A DEAL to save hundreds of North-East steel jobs won’t be derailed by a company’s plans to withdraw from the UK.

Tata Steel told The Northern Echo it remains focused on offloading its loss-making Long Products division, which runs plants across the North-East, to an investment group.

The Indian company has been in talks with Greybull Capital for weeks, and an insider last night (Wednesday, March 30) confirmed negotiations are continuing.

However, the future of the firm’s Hartlepool Pipe Mill remains less certain, as the business, which employs about 600 staff, falls outside Long Products and is not included in Greybull’s potential package.

Fears had been raised Tata’s plans to sell its UK assets, blamed on spiralling costs and deteriorating market conditions, could have scuppered the Long Products agreement, striking another blow to the area’s proud steel heritage after Redcar’s SSI UK went into liquidation.

But Tata and Greybull say they remain committed to a deal, though both were reluctant to offer any timescale on an announcement.

It is also understood Greybull has no interest in any other parts of Tata’s UK estate, including its Port Talbot plant.

Any deal with private equity firm Greybull, which rescued holiday airline Monarch and is run by brothers Marc and Nathaniel Meyohas, would see Tata staff move over under a TUPE transfer arrangement, which would initially safeguard workers’ contracts.

Tata’s Long Products business makes and supplies steel for construction and heavy industry, with its various bases employing close to 900 people across the North-East and Yorkshire.

Its Teesside Beam Mill, at Lackenby, near Redcar, provides work for more than 200 staff, and previously supplied the new World Trade Center site, in New York, while its special profiles factory, in Skinningrove, east Cleveland, employs more than 360 people and is known for providing thousands of tonnes of steel, including pieces to help weld pates together, for the £6.2bn HMS Queen Elizabeth aircraft carrier.

The company also operates another special profiles base, which looks after steel finishing, in Darlington, has a design base in York, and runs a distribution hub in Blaydon, Tyneside.

The firm has been trying to sell Long Products for two years after low prices compounded a global steel crisis.

US billionaire Gary Klesch, who had spent months in talks with Tata’s hierarchy, walked away from any deal saying the Government wasn’t doing enough to support the steel sector.

Earlier this year, Tata announced Dr Karl Köhler, the boss of its European operations was leaving to join an unnamed private industrial company in Germany.
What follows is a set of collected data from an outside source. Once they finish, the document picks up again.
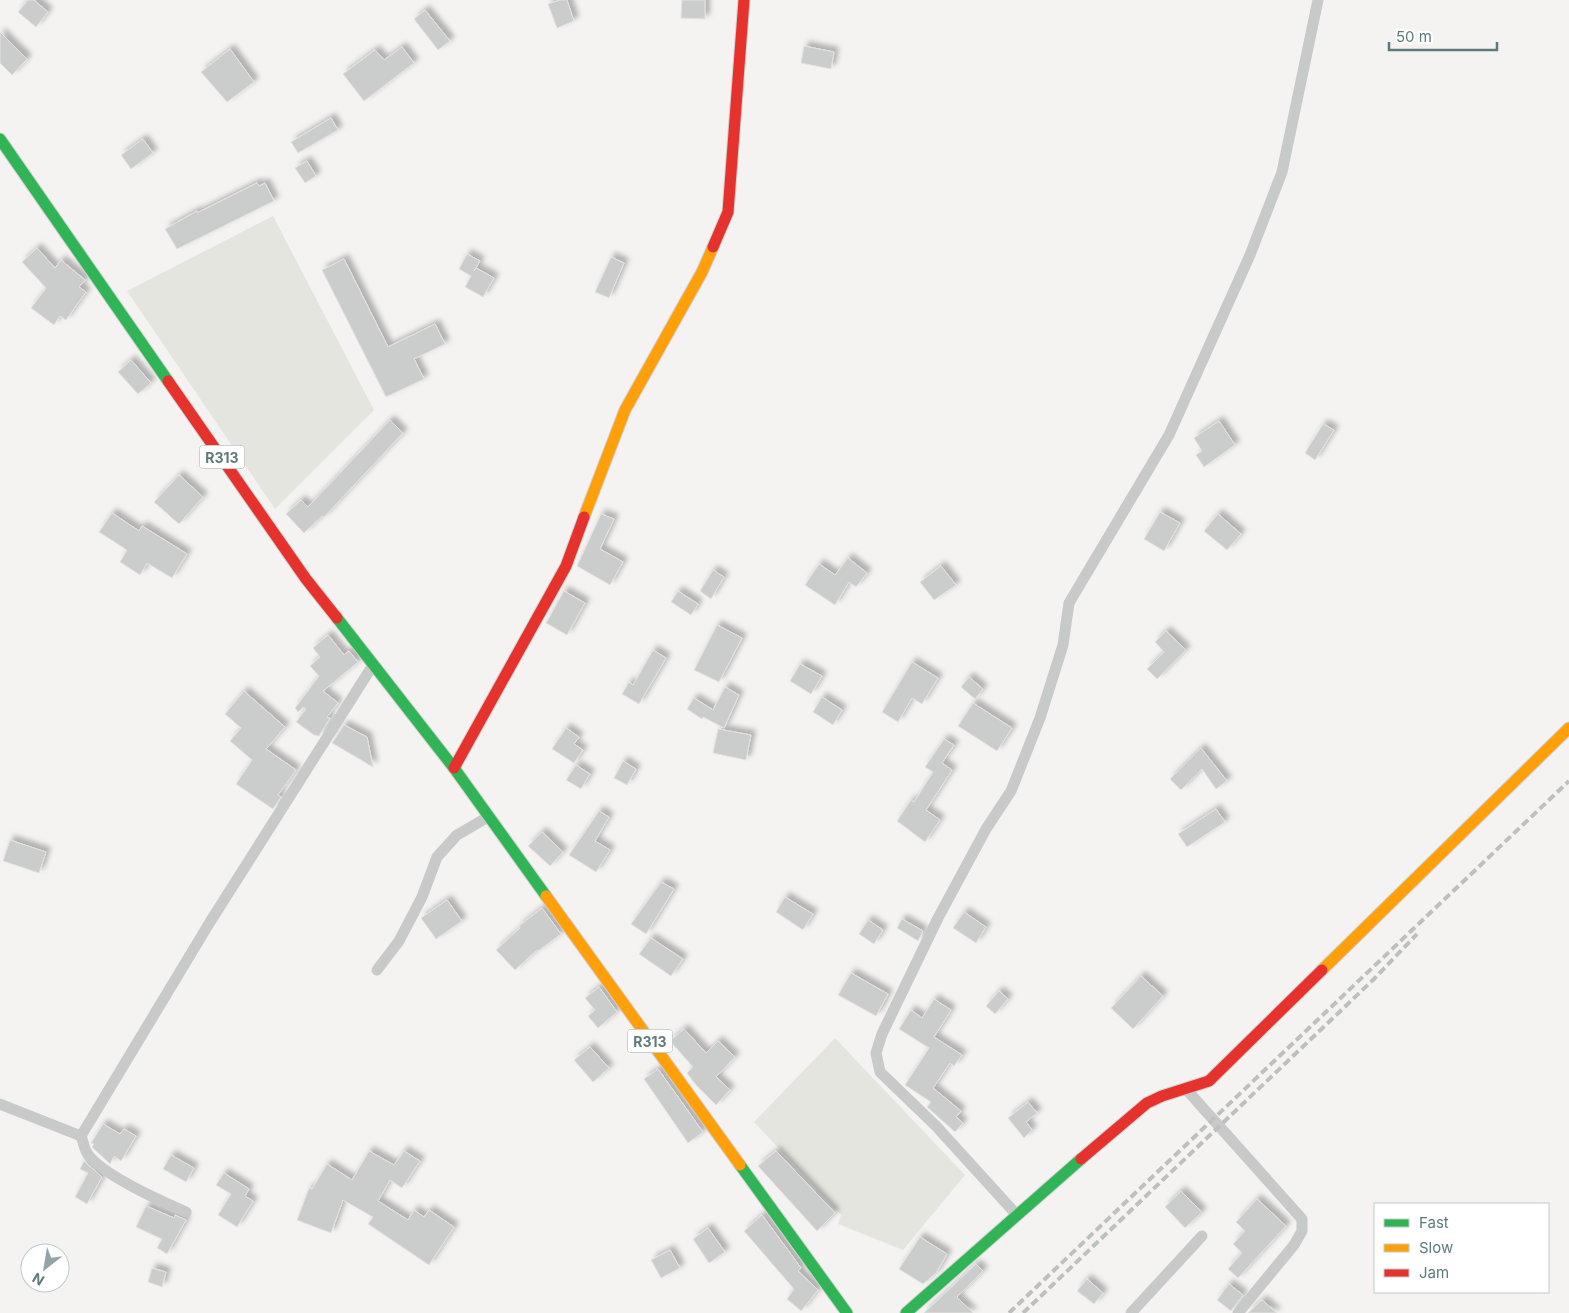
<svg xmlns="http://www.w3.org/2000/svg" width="1569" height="1313" viewBox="0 0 1569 1313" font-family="Inter,sans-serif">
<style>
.green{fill:#e4e5de}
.building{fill:#cbcdcc;stroke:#e3e2e1;filter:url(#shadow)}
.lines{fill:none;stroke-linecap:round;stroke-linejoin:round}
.fast-casing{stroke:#cfd0d0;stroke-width:13}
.slow-casing{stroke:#cfd0d0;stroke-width:13}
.jam-casing{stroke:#cfd0d0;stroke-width:13}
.street{stroke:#c8caca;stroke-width:11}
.fast{stroke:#30b455;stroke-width:11}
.slow{stroke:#ff9f0a;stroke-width:11}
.jam{stroke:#e5322d;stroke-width:11}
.rail{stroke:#bec0c0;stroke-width:4;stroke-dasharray:8 4;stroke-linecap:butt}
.labels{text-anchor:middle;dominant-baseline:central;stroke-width:5;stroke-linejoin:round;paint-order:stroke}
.shield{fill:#fff;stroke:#8ea2a4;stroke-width:1}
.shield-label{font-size:14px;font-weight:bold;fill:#5e7a7d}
</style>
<defs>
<filter id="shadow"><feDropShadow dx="4.5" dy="-4.5" stdDeviation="2.5" flood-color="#0004"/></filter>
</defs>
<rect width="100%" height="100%" fill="#f4f3f1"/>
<g class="green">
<polygon points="273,216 374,410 275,509 127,291"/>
<polygon points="835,1038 965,1175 903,1250 838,1224 841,1215 754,1122"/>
</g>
<g class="building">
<polygon points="28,0 34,0 48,12 36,27 18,12"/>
<polygon points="560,0 567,0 574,21 557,28 548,4"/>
<polygon points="682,0 705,0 705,19 681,18"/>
<polygon points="425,10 450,41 438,50 414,19"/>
<polygon points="0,32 27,59 12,75 0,63"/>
<polygon points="804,46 834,52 831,69 801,63"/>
<polygon points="402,47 414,63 364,101 343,74 375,50 384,60"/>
<polygon points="230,49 254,82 227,102 201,72"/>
<polygon points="331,118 338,130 298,153 291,142"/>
<polygon points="143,139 153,153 131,169 121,155"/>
<polygon points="307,161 316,176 305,183 295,168"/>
<polygon points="257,183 259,186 265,183 274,201 177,249 165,229 197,211 197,213"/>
<polygon points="37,248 55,268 61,260 85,280 79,287 86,292 66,320 60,316 54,325 31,308 46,288 22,262"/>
<polygon points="467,254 480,261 474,271 476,268 494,278 483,297 465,287 471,276 459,269"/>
<polygon points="611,257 624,263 609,298 595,292"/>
<polygon points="344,259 388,347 435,324 445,344 414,359 424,379 386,397 322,270"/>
<polygon points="131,360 151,383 138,394 118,372"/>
<polygon points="390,420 403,433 324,517 322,516 304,533 286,514 301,500 308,507"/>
<polygon points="1219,421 1235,445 1204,467 1196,455 1202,451 1194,438"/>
<polygon points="1323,424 1334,430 1315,460 1305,453"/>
<polygon points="179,475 203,497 179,524 154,502"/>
<polygon points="1160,512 1180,523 1164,551 1144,539"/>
<polygon points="112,513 139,531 142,526 187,554 172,578 147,563 140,575 120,562 127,550 99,532"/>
<polygon points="601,514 614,519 600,549 623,562 610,585 577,566"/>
<polygon points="1218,514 1241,534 1227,550 1204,531"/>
<polygon points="848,558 867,573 856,587 849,582 835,605 805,585 819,564 835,575"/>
<polygon points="941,566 956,585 934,600 920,582"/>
<polygon points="713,570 724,577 711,599 700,591"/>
<polygon points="564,591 585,603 567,635 546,623"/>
<polygon points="678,591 698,604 691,615 671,602"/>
<polygon points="717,625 742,638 719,682 694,670"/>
<polygon points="1166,631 1186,650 1157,679 1147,669 1164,652 1155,642"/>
<polygon points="328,635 344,655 349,651 358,662 323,691 338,703 327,717 330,718 319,736 314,735 296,722 306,709 303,707 298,712 295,708 319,676 310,666 320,657 313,648"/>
<polygon points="653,650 666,658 639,704 622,694 629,682 633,685"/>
<polygon points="912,662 938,678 922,704 912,698 898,722 882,712"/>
<polygon points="800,664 822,676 811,694 790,681"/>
<polygon points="969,677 983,689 975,699 961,687"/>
<polygon points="725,687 739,695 724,728 703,717 702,719 687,709 694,698 713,710"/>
<polygon points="244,691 285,727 266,749 296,770 278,795 281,797 273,809 236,784 252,760 230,741 241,728 225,714"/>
<polygon points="822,697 842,710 833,725 813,712"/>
<polygon points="973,703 1012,728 997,751 958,726"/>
<polygon points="344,725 367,737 373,767 332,743"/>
<polygon points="566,728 579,737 574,744 583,750 574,763 552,749"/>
<polygon points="718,729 751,735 746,760 713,753"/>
<polygon points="944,739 954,745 942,763 952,770 926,810 940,820 925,842 897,821 911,800 914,802 933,772 925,767"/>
<polygon points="1201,748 1227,781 1216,789 1202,769 1181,790 1170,779"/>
<polygon points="623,761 636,769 627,785 614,778"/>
<polygon points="576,765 590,774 581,789 566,780"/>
<polygon points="1216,809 1225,822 1187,847 1178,834"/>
<polygon points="599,811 609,817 595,841 610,850 596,872 569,855"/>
<polygon points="542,832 563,852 550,866 528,846"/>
<polygon points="10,840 46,852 39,873 3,861"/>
<polygon points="661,882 674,889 646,934 631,924"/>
<polygon points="785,897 813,914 803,930 776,912"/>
<polygon points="447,900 462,921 436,939 421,918"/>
<polygon points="542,908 561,934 538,951 537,950 515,970 496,950 520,928 519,926"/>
<polygon points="964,912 986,927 976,943 953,928"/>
<polygon points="902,919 923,931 918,941 897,928"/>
<polygon points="868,920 883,930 874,944 859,934"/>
<polygon points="651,938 683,959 671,976 639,954"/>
<polygon points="851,973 888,994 876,1016 838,995"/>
<polygon points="1141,976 1163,996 1133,1029 1111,1008"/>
<polygon points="599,987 617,1012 598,1028 588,1016 595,1010 585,998"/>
<polygon points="999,991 1008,999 995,1014 986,1006"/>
<polygon points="934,999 951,1010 934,1037 962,1055 954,1066 950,1063 933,1088 961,1111 956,1117 963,1123 955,1132 927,1107 931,1102 905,1085 929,1048 899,1029 911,1010 922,1018"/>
<polygon points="684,1029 706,1053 718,1041 735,1057 716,1077 730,1090 716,1105 696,1085 687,1073 693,1067 670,1041"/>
<polygon points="590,1047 609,1068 593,1082 574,1060"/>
<polygon points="658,1069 703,1132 688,1143 644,1079"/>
<polygon points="1028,1102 1037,1113 1026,1122 1032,1130 1024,1138 1008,1118"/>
<polygon points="103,1124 120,1134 124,1129 136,1136 121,1161 114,1156 110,1164 92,1147 94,1144 91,1143"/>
<polygon points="369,1151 394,1165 404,1151 420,1161 402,1188 390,1180 378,1201 408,1220 414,1210 424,1217 429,1210 454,1227 429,1265 368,1224 373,1217 343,1200 331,1233 297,1220 309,1188 312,1189 327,1164 352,1180"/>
<polygon points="776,1151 835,1213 817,1231 758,1166"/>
<polygon points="171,1155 194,1168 186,1182 163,1169"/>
<polygon points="84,1161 102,1177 87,1204 75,1197 88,1173 80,1169"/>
<polygon points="224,1173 249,1189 245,1196 253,1201 237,1227 218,1215 231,1194 216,1185"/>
<polygon points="1181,1191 1202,1212 1185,1228 1165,1207"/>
<polygon points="1257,1199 1286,1226 1238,1278 1228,1269 1242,1253 1233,1244 1245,1231 1236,1222"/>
<polygon points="146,1206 174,1218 175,1215 186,1220 167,1254 157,1248 162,1239 136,1227"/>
<polygon points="762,1215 801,1268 798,1271 818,1290 801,1311 787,1299 794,1289 744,1231"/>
<polygon points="708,1228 725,1252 709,1263 693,1239"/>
<polygon points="920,1237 947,1254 936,1273 923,1284 899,1269"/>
<polygon points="670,1250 680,1268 661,1278 651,1260"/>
<polygon points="976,1264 983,1271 957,1297 973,1313 924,1313"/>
<polygon points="152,1268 166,1272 162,1287 148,1282"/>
<polygon points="1087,1279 1103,1293 1094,1304 1077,1291"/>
<polygon points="1229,1284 1243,1295 1231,1311 1217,1300"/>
<polygon points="1262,1300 1277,1313 1248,1313"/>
</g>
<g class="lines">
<defs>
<g id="fast">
<polyline points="0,139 168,381"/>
<polyline points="337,618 454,768 546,896"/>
<polyline points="740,1165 847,1313"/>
<polyline points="906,1313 1081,1159"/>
</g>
<g id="slow">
<polyline points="584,517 625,410 702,272 713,247"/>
<polyline points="546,896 740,1165"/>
<polyline points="1322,970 1569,728"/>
</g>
<g id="jam">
<polyline points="713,247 728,212 744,0"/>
<polyline points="168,381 306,579 337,618"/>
<polyline points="454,768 566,566 584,517"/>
<polyline points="1081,1159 1147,1103 1162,1096 1209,1081 1322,970"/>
</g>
</defs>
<use href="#fast" class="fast-casing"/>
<use href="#slow" class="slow-casing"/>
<use href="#jam" class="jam-casing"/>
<g class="street">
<polyline points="377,970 399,941 422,897 437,857 457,835 488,817"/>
<polyline points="1186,1089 1302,1219 1302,1231 1294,1245 1238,1313"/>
<polyline points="0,1104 81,1136"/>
<path d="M186 1212C163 1202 97 1173 86 1151 84 1147 83 1141 81 1136L210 922 373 665"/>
<polyline points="1016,1214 936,1126 880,1072 876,1053 882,1034 938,918 986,829 1011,791 1040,718 1063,645 1069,603 1169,435 1250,255 1282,172 1318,0"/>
<polyline points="1131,1313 1202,1236"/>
</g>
<use href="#fast" class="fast"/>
<use href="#slow" class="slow"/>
<use href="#jam" class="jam"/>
<g class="rail">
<polyline points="1009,1313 1569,781"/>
<polyline points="1023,1313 1374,979 1417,934"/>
</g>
</g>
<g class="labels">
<g class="shield">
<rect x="199.5" y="445.5" width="45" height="23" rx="4"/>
<rect x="627.5" y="1029.5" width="45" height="23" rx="4"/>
</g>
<g class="shield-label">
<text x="222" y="457">R313</text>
<text x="650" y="1041">R313</text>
</g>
</g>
<rect x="1374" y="1203" width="175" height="90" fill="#ffffff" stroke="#bfcacb"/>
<rect x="1384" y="1219" width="25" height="8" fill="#30b455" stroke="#bfcacb"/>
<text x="1419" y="1228" font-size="15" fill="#5e7a7d">Fast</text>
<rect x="1384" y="1244" width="25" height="8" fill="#ff9f0a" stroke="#bfcacb"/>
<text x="1419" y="1253" font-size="15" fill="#5e7a7d">Slow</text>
<rect x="1384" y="1269" width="25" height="8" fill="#e5322d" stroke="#bfcacb"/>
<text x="1419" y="1278" font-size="15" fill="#5e7a7d">Jam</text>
<g transform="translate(45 1268) rotate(211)"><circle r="24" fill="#ffffff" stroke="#bfcacb"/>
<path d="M0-4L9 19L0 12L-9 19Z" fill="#92a4a6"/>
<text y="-8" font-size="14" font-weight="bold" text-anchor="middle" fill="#5e7a7d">N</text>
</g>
<path d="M1389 42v8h108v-8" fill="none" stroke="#5e7a7d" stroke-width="2.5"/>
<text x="1396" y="42" font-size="15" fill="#5e7a7d" stroke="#ffffff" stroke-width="4" paint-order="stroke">50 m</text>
</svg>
Tata’s Hartlepool Pipe Mill, which is not part of Long Products, supports offshore energy work, with previous contracts including 18,000 tonnes of steel pipe for Maersk Oil’s $4.5bn North Sea Culzean project.

Who are Greybull Capital?

Founded by former Lehman Brothers’ banker Nathaniel Meyohas and his brother March in 2010, the business specialises in acquiring underperforming and troubled companies and making them profitable.

Greybull backed OpCapita’s investment in the now defunct electrical chain, Comet, and the buyouts of the retailer, Game, snooker hall operator, Rileys, and Metalrex, an engineering group.

In October 2014, it acquired a 90 per cent stake in Monarch, the UK-based holiday and budget airline.

It also backed Mike Greene’s takeover of Morrisons’ convenience stores.